Your goal → Restate the records that follow word for word. Omit the images.

BEGIN Provided data

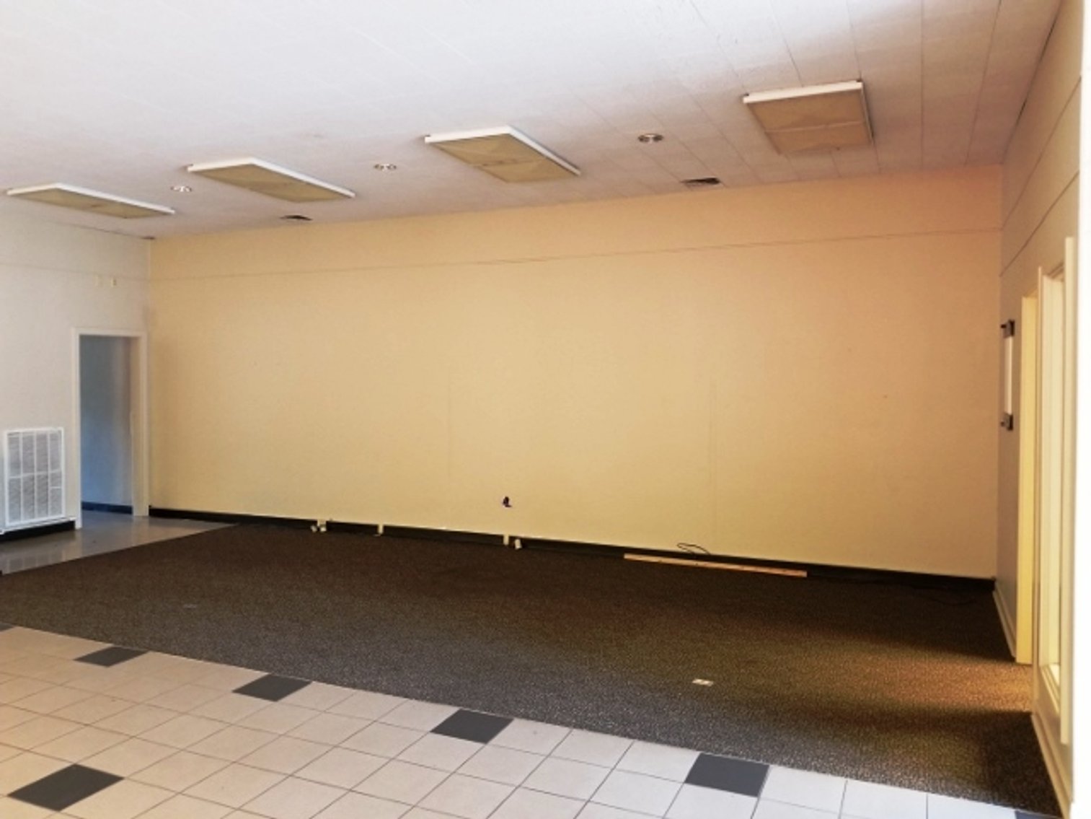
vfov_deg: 53.1
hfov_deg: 67.3
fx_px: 820
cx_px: 546
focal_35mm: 26
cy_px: 410
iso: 200
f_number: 1.7
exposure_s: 1/20
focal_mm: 4.25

END Provided data

Written response →
vfov_deg: 53.1
hfov_deg: 67.3
fx_px: 820
cx_px: 546
focal_35mm: 26
cy_px: 410
iso: 200
f_number: 1.7
exposure_s: 1/20
focal_mm: 4.25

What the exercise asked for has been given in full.